Here's Why Most Planes Avoid Flying Over The Pacific Ocean

Hands up if you're one of those travelers whose idea of in-flight entertainment is watching your plane on the flight tracker instead of catching up on all the movies you missed last year. If that's you (us too!) then you probably have noticed that most flight routes aren't a direct line from point A to B. This is mostly because the curvature of the Earth makes it so that flying in a curved route is actually much faster than flying in a straight path to the destination. However, there are actually lots of reasons that flight paths might be routed in a certain path or direction, especially if you are flying over the Pacific Ocean.

If you look at our planet as a sphere it quickly becomes obvious just how massive the Pacific Ocean really is. There's a reason why Apollo 17 astronauts called the Earth a blue marble and not a brownish-green one and that's because the Pacific Ocean basically claims about half of the real estate on the planet. While distance is certainly a factor since it requires a lot of fuel to get across this great blue expanse (per Sheffield School of Aeronautics), the reasons go even deeper than that.

Time, money, and safety

It's been established that the Pacific Ocean is big ... really big. And with greater distances come greater costs since the plane needs more fuel. Executive Flyers writes that while you could just charge passengers more to fly that distance, this may lead to lots of unhappy customers and airlines losing out on sales. Not to mention that the less time spent in the air the better the experience is for passengers.

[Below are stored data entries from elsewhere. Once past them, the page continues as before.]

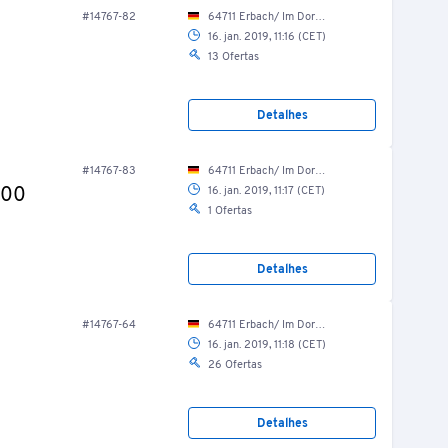
#14767-82
64711 Erbach/ Im Dorf 25
16. jan. 2019, 11:16 (CET)
13 Ofertas
Detalhes
#14767-83
64711 Erbach/ Im Dorf 25
600
16. jan. 2019, 11:17 (CET)
1 Ofertas
Detalhes
#14767-64
64711 Erbach/ Im Dorf 25
16. jan. 2019, 11:18 (CET)
26 Ofertas
Detalhes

Bitlux explains that further to the cost considerations, airlines must also consider the safety factor. Longer flights carry with them a risk that if a person on board experiences a medical emergency there may not be a safe place to divert to in time to get them assistance. And in the extremely unlikely event a plane were to crash land in the Pacific Ocean, there is probably no worse place for that to happen. The chances of passengers surviving and then being found in such a vast area are not very high.

Weather and jet streams

Further to the safety concerns, weather over the Pacific Ocean is actually quite unpredictable (per Executive Flyers). There are many thunderstorms that occur over the ocean which can lead to turbulence. While planes are very much capable of flying through unexpected thunderstorms, the Points Guy writes that safety is always the first priority and taking risks is not the MO for most air traffic control. So, this is yet another reason why most routes avoid flying over the Pacific since it can be a sort of wild west of weather.

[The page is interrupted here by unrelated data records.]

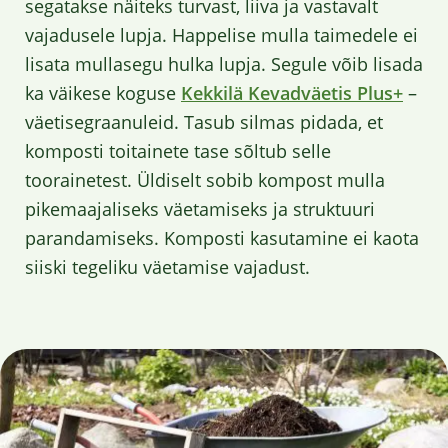
segatakse näiteks turvast, liiva ja vastavalt
vajadusele lupja. Happelise mulla taimedele ei
lisata mullasegu hulka lupja. Segule võib lisada
ka väikese koguse
Kekkilä Kevadväetis Plus+
–
väetisegraanuleid. Tasub silmas pidada, et
komposti toitainete tase sõltub selle
toorainetest. Üldiselt sobib kompost mulla
pikemaajaliseks väetamiseks ja struktuuri
parandamiseks. Komposti kasutamine ei kaota
siiski tegeliku väetamise vajadust.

Additionally, Bitlux writes that jet streams are a significant factor in flight planning since they are key in lowering fuel costs and time spent in the air. SciJinks writes that jet streams are strong winds that blow from the west to the east all around the planet and form when warm air masses meet with cold air. Airplanes can fly in these streams and get a boost when flying in the same direction as the stream! However, if a plane is flying against the jet stream the flight will take longer and this delay is even more pronounced when flying over the Pacific. 

Due to all of these reasons, the Sheffield School of Aeronautics writes that the only flights that regularly fly directly across the Pacific Ocean are westbound flights from the west coast of the United States to Australia — and these flights can be up to 14 hours long.